Kwekwe City Council which is reeling from constrained cash inflows is further being drowned by the interference of powerful politicians who are fuelling illegal operations in the city, a top official has revealed.

Kwekwe Deputy Mayor Shadreck Tobaiwa has said interference by powerful politicians in the city is not only costing the city huge sums of money but is also hampering development in the gold mining city.

Making his contribution to an ongoing debate on the demolishing of illegal tuckshops at a recently held full council meeting Tobaiwa said the city must name and shame the politicians who are using their clout to promote illegality in the city.

Tobaiwa said there mustn’t be sacred cows during the exercise.

“Whilst we are talking about bringing sanity to our city. There are some politicians with clout who are conducting illegal businesses within the city.

“When we are to conduct this operation we must just destroy an illegal structure indiscriminately not to leave out other structures because there are of certain powerful politicians. We will have to expose those with illegal structures,” said Tobaiwa.

Acting Kwekwe City Town Clerk Lucia Mkandla said the city was losing out on revenue because of the obtaining illegality.

“We have to curb down on the influx of these illegal structures. We are going to pull them down and we are going to clampdown on any form of illegal vending,” the city boss said.

She said council was going to come down heavily on illegal businesses.

“We are not seeking to legalise the illegal.

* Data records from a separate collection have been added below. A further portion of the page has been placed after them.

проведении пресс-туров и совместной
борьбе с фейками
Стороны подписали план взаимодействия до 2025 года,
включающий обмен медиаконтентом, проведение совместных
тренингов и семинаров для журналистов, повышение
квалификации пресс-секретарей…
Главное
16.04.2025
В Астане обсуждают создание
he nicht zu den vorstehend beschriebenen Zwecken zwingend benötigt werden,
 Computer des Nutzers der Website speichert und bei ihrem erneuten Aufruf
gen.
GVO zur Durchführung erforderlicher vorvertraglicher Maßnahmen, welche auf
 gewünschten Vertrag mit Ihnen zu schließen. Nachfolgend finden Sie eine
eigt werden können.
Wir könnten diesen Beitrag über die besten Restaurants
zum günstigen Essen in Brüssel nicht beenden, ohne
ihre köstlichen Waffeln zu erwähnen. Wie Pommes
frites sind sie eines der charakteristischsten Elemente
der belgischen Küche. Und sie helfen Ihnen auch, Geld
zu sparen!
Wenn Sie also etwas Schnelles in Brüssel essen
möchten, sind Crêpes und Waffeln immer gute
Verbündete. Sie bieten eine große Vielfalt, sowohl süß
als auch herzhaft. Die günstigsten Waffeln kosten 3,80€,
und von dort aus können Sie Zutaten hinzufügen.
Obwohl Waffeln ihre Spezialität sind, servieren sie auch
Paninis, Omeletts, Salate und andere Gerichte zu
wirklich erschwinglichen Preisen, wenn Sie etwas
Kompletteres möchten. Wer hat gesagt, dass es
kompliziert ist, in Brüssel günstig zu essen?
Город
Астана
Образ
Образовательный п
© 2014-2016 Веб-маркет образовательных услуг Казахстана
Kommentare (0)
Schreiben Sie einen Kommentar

We have to dismantle the illegal structures and let us have proper businesses which are run in a proper manner.

“I am cognizant of the fact that we are experiencing economic challenges and people are looking for means of survival but business must be conducted in a proper manner.

“This is an urban area and we must have control of our population,” she said.

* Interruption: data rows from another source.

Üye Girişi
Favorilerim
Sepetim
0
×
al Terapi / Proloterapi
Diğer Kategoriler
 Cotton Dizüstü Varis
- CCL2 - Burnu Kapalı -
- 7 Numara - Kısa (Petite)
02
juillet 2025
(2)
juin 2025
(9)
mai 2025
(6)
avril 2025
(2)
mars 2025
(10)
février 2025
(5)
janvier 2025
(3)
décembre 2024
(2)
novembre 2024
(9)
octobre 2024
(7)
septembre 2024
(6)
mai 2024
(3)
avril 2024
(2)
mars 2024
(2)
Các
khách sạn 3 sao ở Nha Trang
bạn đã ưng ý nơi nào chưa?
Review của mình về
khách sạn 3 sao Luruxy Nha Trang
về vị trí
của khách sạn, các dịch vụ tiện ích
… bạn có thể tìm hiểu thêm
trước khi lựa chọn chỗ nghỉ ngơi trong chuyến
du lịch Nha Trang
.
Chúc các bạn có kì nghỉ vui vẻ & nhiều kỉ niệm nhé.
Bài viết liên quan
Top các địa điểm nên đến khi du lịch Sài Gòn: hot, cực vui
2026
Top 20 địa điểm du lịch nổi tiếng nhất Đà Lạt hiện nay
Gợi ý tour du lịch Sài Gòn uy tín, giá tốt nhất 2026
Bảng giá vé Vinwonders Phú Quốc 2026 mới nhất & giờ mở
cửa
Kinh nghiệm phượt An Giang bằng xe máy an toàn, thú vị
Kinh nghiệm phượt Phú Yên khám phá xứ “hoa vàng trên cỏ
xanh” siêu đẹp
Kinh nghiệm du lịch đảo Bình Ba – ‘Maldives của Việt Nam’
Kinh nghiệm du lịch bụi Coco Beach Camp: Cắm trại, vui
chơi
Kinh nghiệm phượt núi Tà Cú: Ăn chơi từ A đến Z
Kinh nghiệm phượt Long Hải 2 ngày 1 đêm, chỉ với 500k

Mkandla further said the illegal structures are proving to be breeding grounds of diseases a hazard which the city seeks to prevent.

Meanwhile also making a contribution councillor Washington Moyo said council must consider roping in the army to kick out vendors from the streets.

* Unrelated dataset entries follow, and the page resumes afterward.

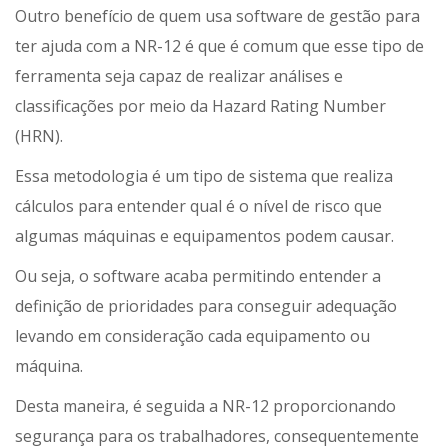
Outro benefício de quem usa software de gestão para
ter ajuda com a NR-12 é que é comum que esse tipo de
ferramenta seja capaz de realizar análises e
classificações por meio da Hazard Rating Number
(HRN).
Essa metodologia é um tipo de sistema que realiza
cálculos para entender qual é o nível de risco que
algumas máquinas e equipamentos podem causar.
Ou seja, o software acaba permitindo entender a
definição de prioridades para conseguir adequação
levando em consideração cada equipamento ou
máquina.
Desta maneira, é seguida a NR-12 proporcionando
segurança para os trabalhadores, consequentemente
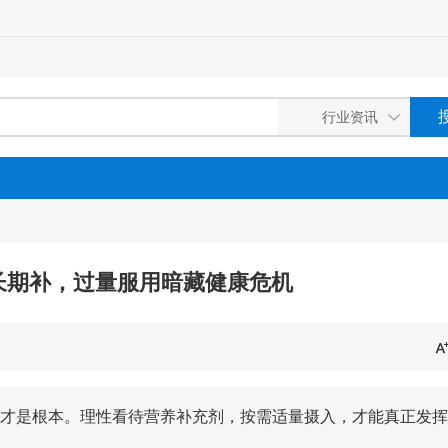
目长期补，过量服用暗藏健康危机
才是根本。理性看待营养补充剂，按需适量摄入，才能真正发挥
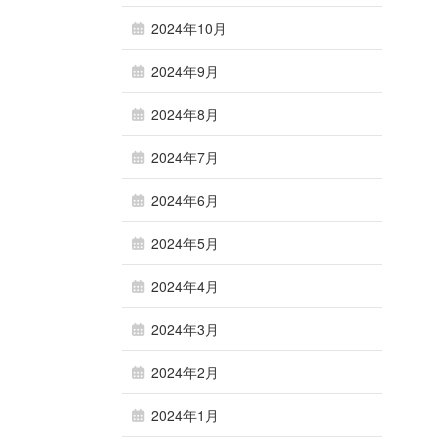
2024年10月
2024年9月
2024年8月
2024年7月
2024年6月
2024年5月
2024年4月
2024年3月
2024年2月
2024年1月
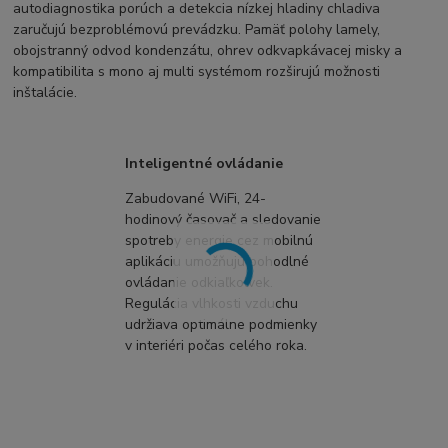
autodiagnostika porúch a detekcia nízkej hladiny chladiva
zaručujú bezproblémovú prevádzku. Pamäť polohy lamely,
obojstranný odvod kondenzátu, ohrev odkvapkávacej misky a
kompatibilita s mono aj multi systémom rozširujú možnosti
inštalácie.
Inteligentné ovládanie
Zabudované WiFi, 24-
hodinový časovač a sledovanie
spotreby energie cez mobilnú
aplikáciu umožňujú pohodlné
ovládanie odkiaľkoľvek.
Regulácia vlhkosti vzduchu
udržiava optimálne podmienky
v interiéri počas celého roka.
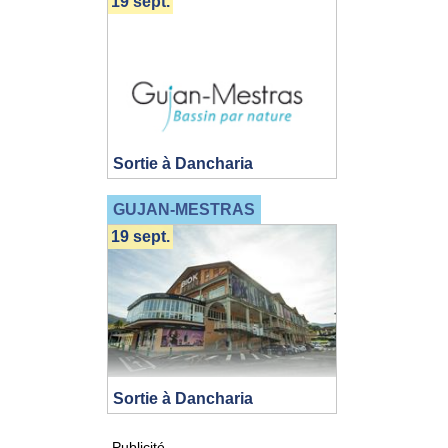
19 sept.
Sortie à Dancharia
GUJAN-MESTRAS
19 sept.
Sortie à Dancharia
Publicité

“Our security personnel are very ineffective as they are getting too friendly with the vendors. When you remove them you will find them back on the streets again,” he said before adding, “its either we rope in the army to remove them or if we fail we just allow them to conduct their business,” he said.

The suggestion was shot down by finance committee chairperson Silas Mukaro who said law enforcement must be left to the police and not the army.

“When our security fails to deal with the issue of vendors we must rope in the police and not the army. We are insisting that the army must go back to the barracks,” he said.